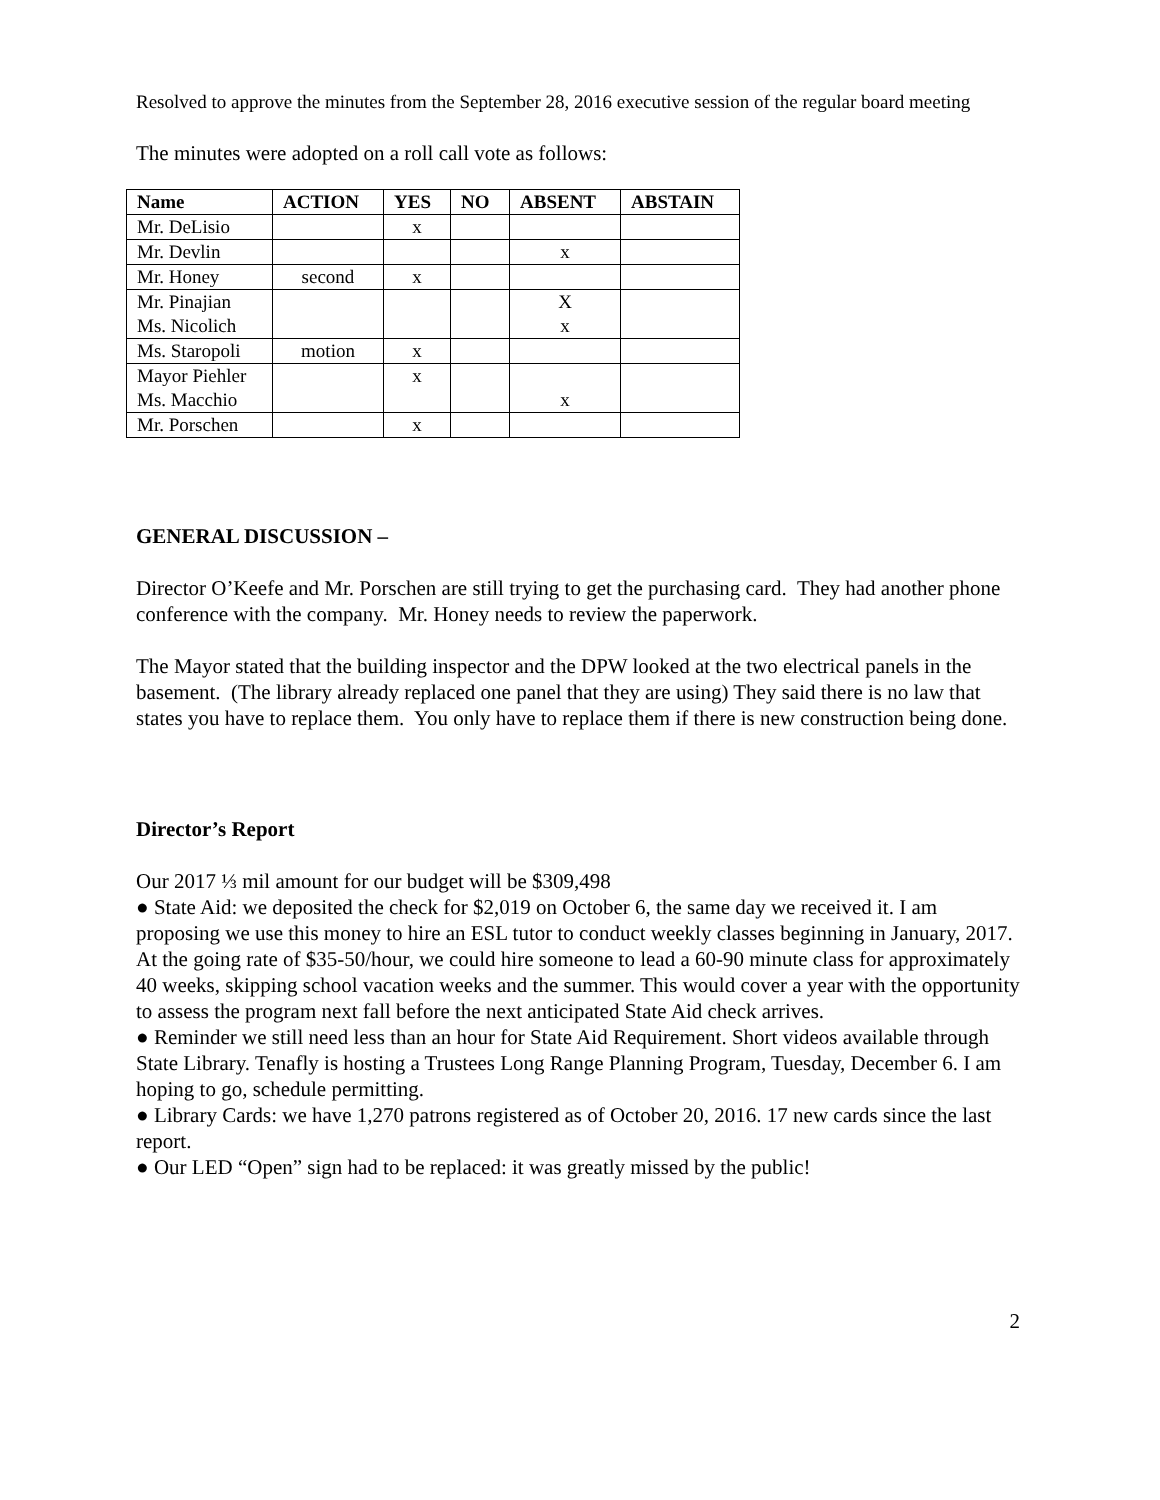Resolved to approve the minutes from the September 28, 2016 executive session of the regular board meeting
The minutes were adopted on a roll call vote as follows:
| Name | ACTION | YES | NO | ABSENT | ABSTAIN |
| --- | --- | --- | --- | --- | --- |
| Mr. DeLisio | | x | | | |
| Mr. Devlin | | | | x | |
| Mr. Honey | second | x | | | |
| Mr. Pinajian Ms. Nicolich | | | | X x | |
| Ms. Staropoli | motion | x | | | |
| Mayor Piehler Ms. Macchio | | x | | x | |
| Mr. Porschen | | x | | | |
GENERAL DISCUSSION –
Director O’Keefe and Mr. Porschen are still trying to get the purchasing card. They had another phone conference with the company. Mr. Honey needs to review the paperwork.
The Mayor stated that the building inspector and the DPW looked at the two electrical panels in the basement. (The library already replaced one panel that they are using) They said there is no law that states you have to replace them. You only have to replace them if there is new construction being done.
Director’s Report
Our 2017 ⅓ mil amount for our budget will be $309,498
● State Aid: we deposited the check for $2,019 on October 6, the same day we received it. I am proposing we use this money to hire an ESL tutor to conduct weekly classes beginning in January, 2017. At the going rate of $35-50/hour, we could hire someone to lead a 60-90 minute class for approximately 40 weeks, skipping school vacation weeks and the summer. This would cover a year with the opportunity to assess the program next fall before the next anticipated State Aid check arrives.
● Reminder we still need less than an hour for State Aid Requirement. Short videos available through State Library. Tenafly is hosting a Trustees Long Range Planning Program, Tuesday, December 6. I am hoping to go, schedule permitting.
● Library Cards: we have 1,270 patrons registered as of October 20, 2016. 17 new cards since the last report.
● Our LED “Open” sign had to be replaced: it was greatly missed by the public!
2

What this task involves
Return the whole listing, word for word, and leave out every picture.

Answer box
Resolved to approve the minutes from the September 28, 2016 executive session of the regular board meeting
The minutes were adopted on a roll call vote as follows:
| Name | ACTION | YES | NO | ABSENT | ABSTAIN |
| --- | --- | --- | --- | --- | --- |
| Mr. DeLisio | | x | | | |
| Mr. Devlin | | | | x | |
| Mr. Honey | second | x | | | |
| Mr. Pinajian Ms. Nicolich | | | | X x | |
| Ms. Staropoli | motion | x | | | |
| Mayor Piehler Ms. Macchio | | x | | x | |
| Mr. Porschen | | x | | | |
GENERAL DISCUSSION –
Director O’Keefe and Mr. Porschen are still trying to get the purchasing card. They had another phone conference with the company. Mr. Honey needs to review the paperwork.
The Mayor stated that the building inspector and the DPW looked at the two electrical panels in the basement. (The library already replaced one panel that they are using) They said there is no law that states you have to replace them. You only have to replace them if there is new construction being done.
Director’s Report
Our 2017 ⅓ mil amount for our budget will be $309,498
● State Aid: we deposited the check for $2,019 on October 6, the same day we received it. I am proposing we use this money to hire an ESL tutor to conduct weekly classes beginning in January, 2017. At the going rate of $35-50/hour, we could hire someone to lead a 60-90 minute class for approximately 40 weeks, skipping school vacation weeks and the summer. This would cover a year with the opportunity to assess the program next fall before the next anticipated State Aid check arrives.
● Reminder we still need less than an hour for State Aid Requirement. Short videos available through State Library. Tenafly is hosting a Trustees Long Range Planning Program, Tuesday, December 6. I am hoping to go, schedule permitting.
● Library Cards: we have 1,270 patrons registered as of October 20, 2016. 17 new cards since the last report.
● Our LED “Open” sign had to be replaced: it was greatly missed by the public!
2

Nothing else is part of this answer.